The first thing to realize of course as Yorkton Council works through another year is that there will not be enough dollars to fulfill all the requests made by the community.
Through 2021, we saw presentations made to Council about the need for an indoor basketball facility to help deal with the growth of that sport among youth, the merits of a pump bike track, the need for a City-owned football field to facilitate growth in youth football, and the list goes on.
We also know Council is already looking at spending millions on a new Deer Park Golf Course Clubhouse, and either a major retrofit of the existing Kinsmen Arena, or as an option an even bigger project of building a new ice rink and tieing it into the existing Gallagher Centre complex.
And those are just recreational facility wants and needs.
Anyone who has followed Yorkton Council in stories in this publication will be keenly aware the municipality, like most cities across Saskatchewan and Canada, face a massive infrastructure deficit. Certainly Trent Mandzuk, Director of Public Works with the City has pointed out on various occasions that it will take decades at current spending levels to replace the City’s water and sewer lines, sidewalks, gutters and street pavement, even though in the cases of some of that infrastructure it is already well beyond its anticipated life expectancy.
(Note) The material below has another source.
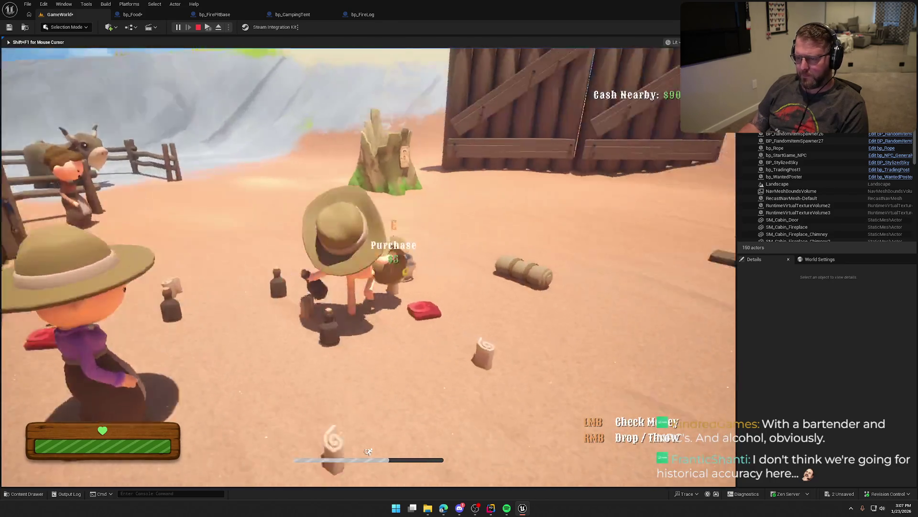
{"action": "key", "text": "w"}
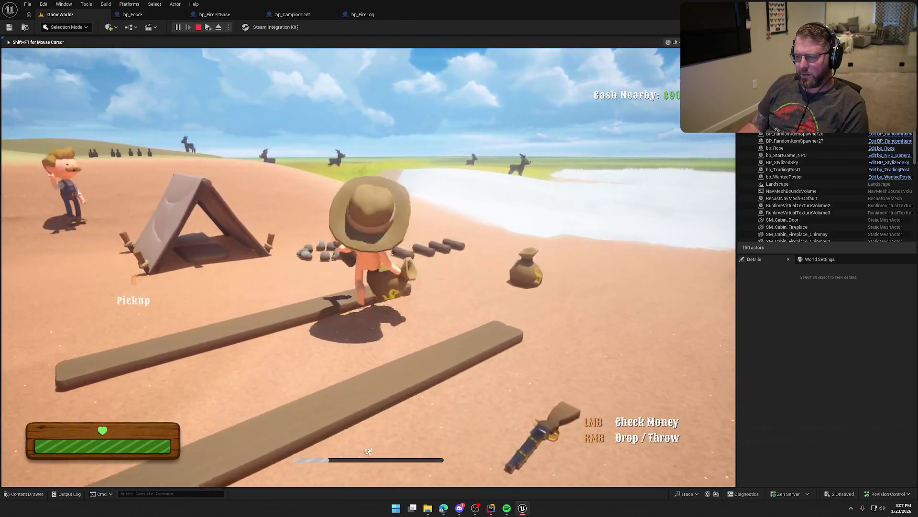
{"action": "key", "text": "w"}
While we might be able to patch pavement, or slow down to avoid a growing number of potholes, and deal with crumbling sidewalks, deteriorating sewer and water lines are more concerning, dollars to increase replacement spending and speed the long replacement times are not easily found – at least without huge tax increases.
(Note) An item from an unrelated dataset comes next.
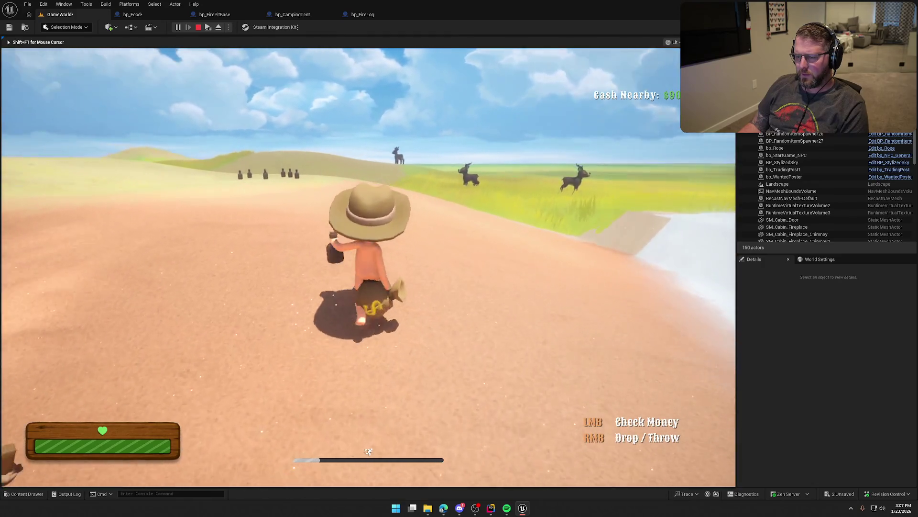
{"action": "key", "text": "w"}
And, this Council were rather vocal following the last election they wanted to keep tax increases to a minimum, and they managed to hold the line with a zero per cent increase to overall tax dollars collected in 2021.
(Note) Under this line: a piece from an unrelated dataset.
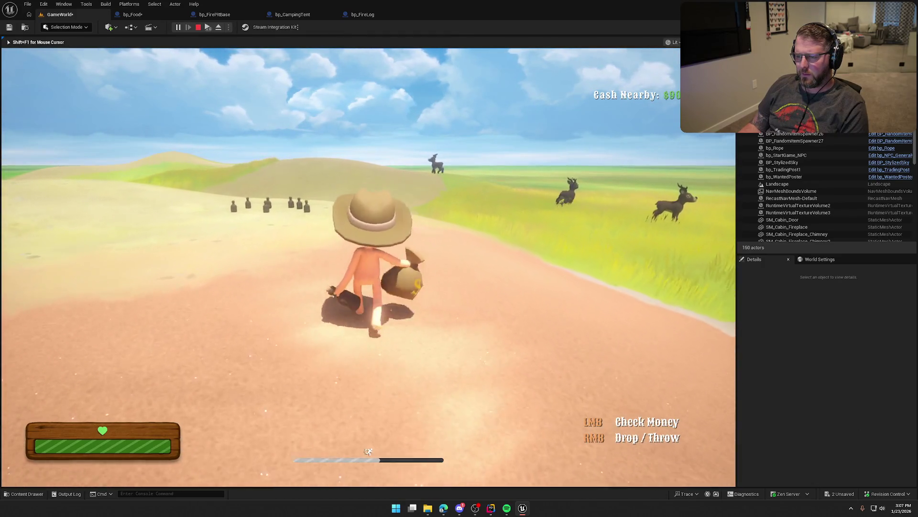
{"action": "key", "text": "s"}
That was seen as prudent given the unknowns of being in the midst of a COVID-19 pandemic, and the swings in property assessment coming from the most recent reassessment in Saskatchewan.
This time around, as Council delves into the public reveal of its 2022 budget in the coming weeks, the pressures on the numbers, including additional RCMP costs and reduced funding from the province will almost assuredly mean an increase in property taxes.
But the increase won’t likely have much impact on the infrastructure deficit, and the recreational facility needs that remain to be dealt with too, which ultimately suggests a somewhat tumultuous year ahead with rough decisions on the Council agenda.